Before my third treatment we were able to have some pictures taken by a wonderful photographer here in Columbus. She did a wonderful job and we are anxiously awaiting the final photos, she did give us a few as a sneak preview. These came out great considering Liam did not want to cooperate at all that day, but such is life with a three year old. However, as you see below we are a pretty cute bunch and will cherish these photos for a long time to come.

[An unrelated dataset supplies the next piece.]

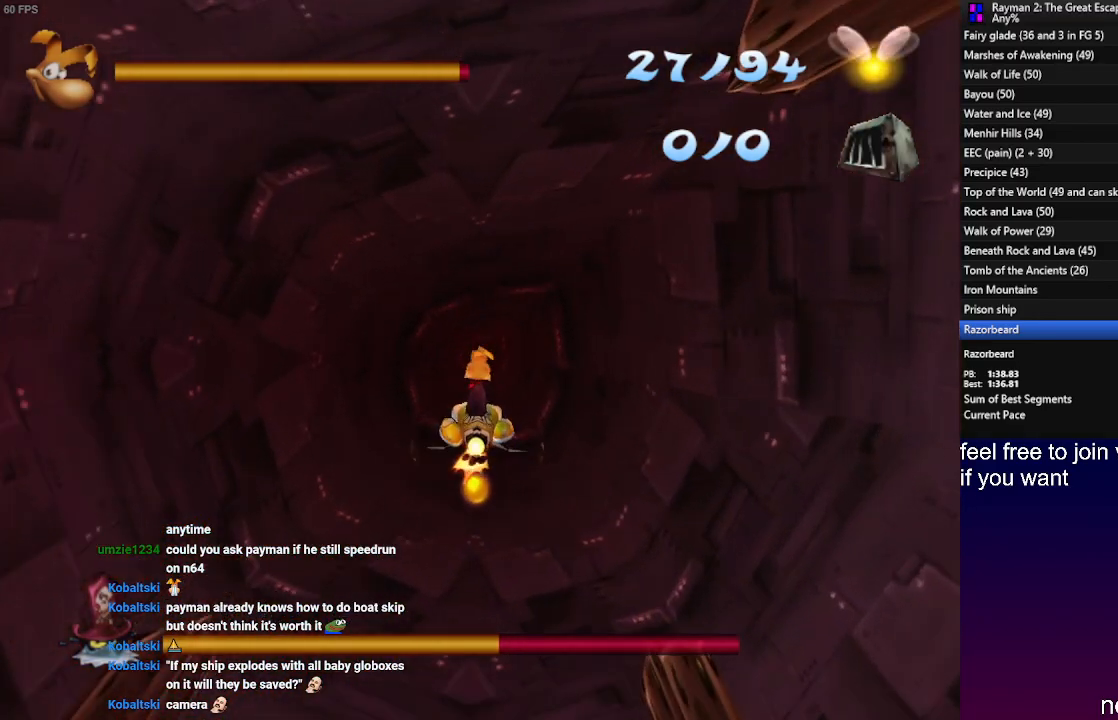
{"buttons": ["SQUARE"], "left_stick": "center", "right_stick": "center", "events": [[250, "left_stick", "up"], [300, "left_stick", "center"]]}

Giving a sneak peak to what is coming up in the next few months, after my fourth treatment cycle I will be going in for my first set of scans post treatment. Now, I am both anxious and terrified by this. Anxious, because I want to see how this chemo is affecting the disease with the hopes that it is doing its job and shrinking the three tumors that are in my body and also keeping and additional disease at bay and not letting anything else grow. This is the ideal situation but I am also terrified because it is just as likely that the scans will not come back with the ideal situation. With how complex and aggressive this cancer is I am so scared that the scans will show more growth which means the chemo is not working. I know this is the worst case scenario, but I guess that is why they call it "scanxiety".

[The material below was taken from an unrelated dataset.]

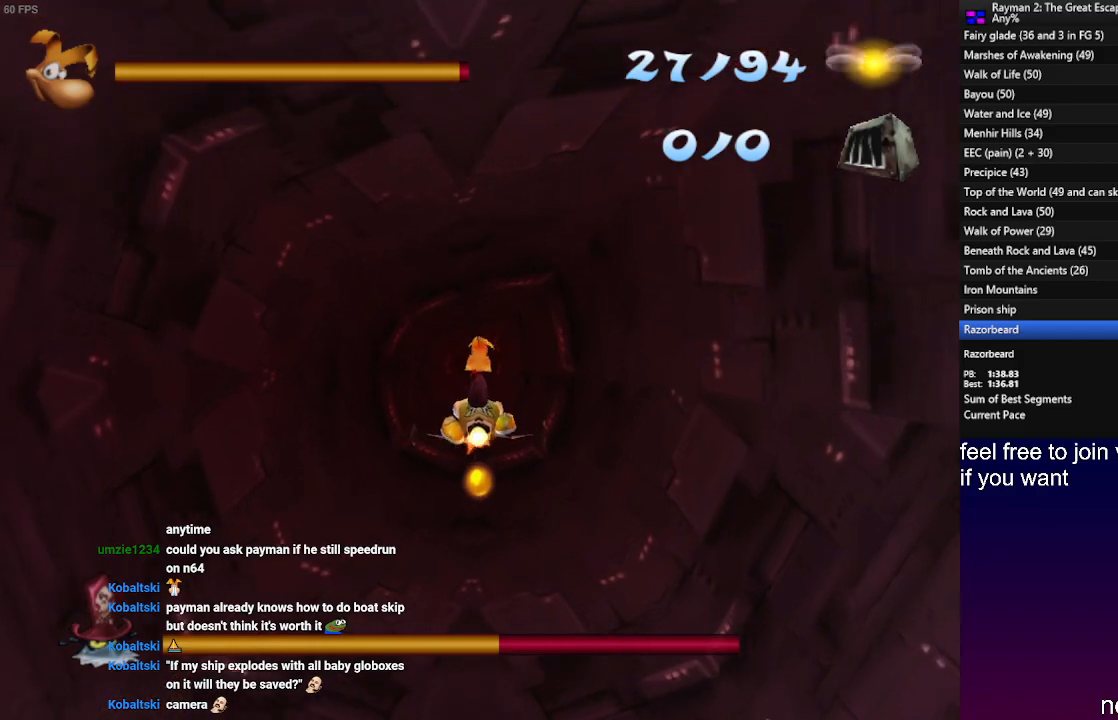
{"buttons": ["SQUARE"], "left_stick": "center", "right_stick": "center", "events": []}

In recent weeks, I have been fortunate to virtually meet a few adults and/or their caregivers who have DSRCT. We adults who have this are a rare breed and very few and far between. I can't say that it excites me when someone comes out of the woodwork with this, but it gives me comfort to know that I am not the only one going through this. While I know I have a ton of people who surround me and support me in this fight, most of the time it is isolating and lonely. I feel that it is a huge task to ask someone who is not going through this cancer or any cancer really to relate with how you are feeling and what you are going through. It really has helped me mentally to talk with others who have this because most of the time in the "real" world I feel like I am a person looking in from the outside. I just hope that I have helped them in their daily lives, even if it something small, like being the new friend who can relate to their feelings. I know how I feel on a daily basis and if I can help someone else avoid those feelings then I have accomplished something. Talking with these few people has shown me that I am not the only who puts on a brave face each and every day but in reality is terrified beyond belief. It is comforting to know that there are others out there, because it is easy to feel like the only one while battling this cancer. I really just wish there was an easy way to meet these people in person, but this disease is cruel and seems like it never wants to show up in the same place twice. We are all spread out, all over the country and even Canada. I guess being able to talk on Facebook is better than not being able to talk at all.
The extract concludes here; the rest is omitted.